This is an intentionally inflexible EcsRunLauncher that makes a couple
of assumptions about your ECS configuration:
- The process that initializes the launcher is also running in an ECS task (aka you can't mix and match this EcsRunLauncher with something running in K8s)
- That task runs with launchType = "FARGATE" and networkMode = "awsvpc"
This is how ECS is configured when using our initial ECS reference
deployment.
By making these assumptions, we can simplify the behavior of the
launcher. Instead of needing to create its own task definition or the
user needing to seperately configure a task definition for runs, it can
inheret its task definition from its parent process and override the
command. For example, in the ECS reference deployment, the parent
process will be running a grpc server. The launcher will launch a run in
a task using the same definition but will override the command with
dagster api execute_run.
To figure out what task our parent process is running in, we need to
introspect its task metadata:
https://docs.aws.amazon.com/AmazonECS/latest/userguide/task-metadata-endpoint-v4-fargate.html
In tests, we stub these responses since we aren't actually running on
Fargate and this metadata isn't actually set.

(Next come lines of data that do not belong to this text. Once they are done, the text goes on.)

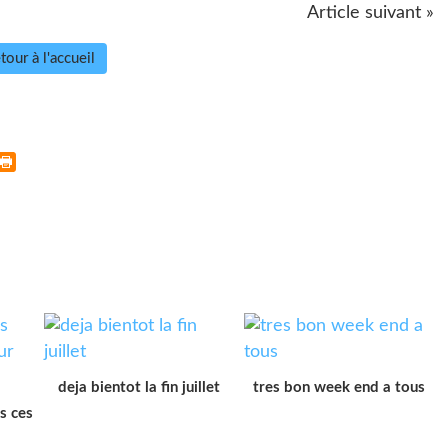
Article suivant »
tour à l'accueil
deja bientot la fin juillet
tres bon week end a tous
is ces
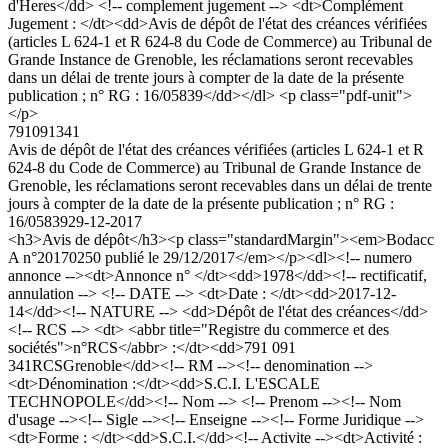
d'Heres</dd> <!-- complement jugement --> <dt>Complément
Jugement : </dt><dd>Avis de dépôt de l'état des créances vérifiées
(articles L 624-1 et R 624-8 du Code de Commerce) au Tribunal de
Grande Instance de Grenoble, les réclamations seront recevables
dans un délai de trente jours à compter de la date de la présente
publication ; n° RG : 16/05839</dd></dl> <p class="pdf-unit">
</p>
791091341
Avis de dépôt de l'état des créances vérifiées (articles L 624-1 et R
624-8 du Code de Commerce) au Tribunal de Grande Instance de
Grenoble, les réclamations seront recevables dans un délai de trente
jours à compter de la date de la présente publication ; n° RG :
16/05839
29-12-2017
<h3>Avis de dépôt</h3><p class="standardMargin"><em>Bodacc
A n°20170250 publié le 29/12/2017</em></p><dl><!-- numero
annonce --><dt>Annonce n° </dt><dd>1978</dd><!-- rectificatif,
annulation --> <!-- DATE --> <dt>Date : </dt><dd>2017-12-
14</dd><!-- NATURE --> <dd>Dépôt de l'état des créances</dd>
<!-- RCS --> <dt> <abbr title="Registre du commerce et des
sociétés">n°RCS</abbr> :</dt><dd>791 091
341RCSGrenoble</dd><!-- RM --><!-- denomination -->
<dt>Dénomination :</dt><dd>S.C.I. L'ESCALE
TECHNOPOLE</dd><!-- Nom --> <!-- Prenom --><!-- Nom
d'usage --><!-- Sigle --><!-- Enseigne --><!-- Forme Juridique -->
<dt>Forme : </dt><dd>S.C.I.</dd><!-- Activite --><dt>Activité :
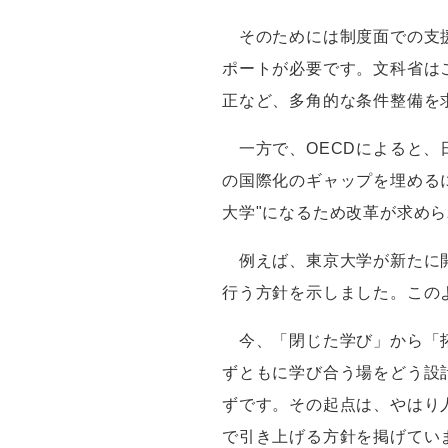
そのためには制度面での支援
ポートが必要です。文科省は
正など、多角的な条件整備を
一方で、
OECD
によると、
の国際化のギャップを埋める
大学
"
になるため改革が求めら
例えば、東京大学が新たに開
行う方針を示しました。この
今、「閉じた学び」から「拓
ずともに学び合う場をどう設
ずです。その起点は、やはり
で引き上げる方針を掲げてい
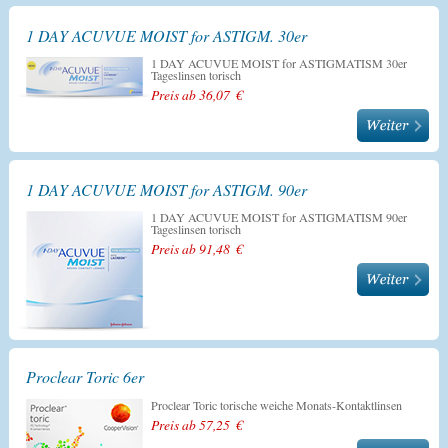
1 DAY ACUVUE MOIST for ASTIGM. 30er
1 DAY ACUVUE MOIST for ASTIGMATISM 30er
Tageslinsen torisch
Preis ab 36,07 €
1 DAY ACUVUE MOIST for ASTIGM. 90er
1 DAY ACUVUE MOIST for ASTIGMATISM 90er
Tageslinsen torisch
Preis ab 91,48 €
Proclear Toric 6er
Proclear Toric torische weiche Monats-Kontaktlinsen
Preis ab 57,25 €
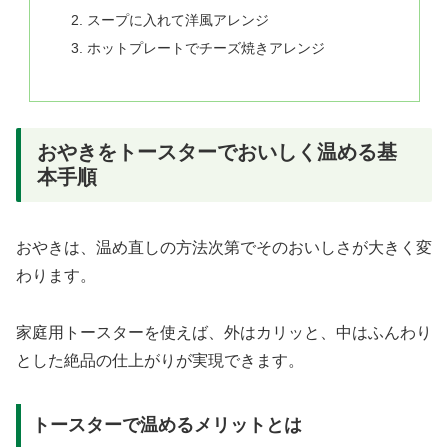
スープに入れて洋風アレンジ
ホットプレートでチーズ焼きアレンジ
おやきをトースターでおいしく温める基
本手順
おやきは、温め直しの方法次第でそのおいしさが大きく変
わります。
家庭用トースターを使えば、外はカリッと、中はふんわり
とした絶品の仕上がりが実現できます。
トースターで温めるメリットとは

If we're to eventually allow the launcher to register its own task,
we'll need to make sure we're careful about not recreating task
definitions that already exist (since AWS imposes limits on the number
of active task definitions you can create) and also about garbage
collecting (marking as inactive) older task definitions.
Once the task is created, we tag it with the run_id. That way, we can
reference it later. To look up a task based on its tag, we first need to
list all tasks and then check each one to see if it has the tag. AWS
also has a ResourceGroupsTaggingAPI that could allow us to achieve this
with fewer API requests - that's something we can enhance later.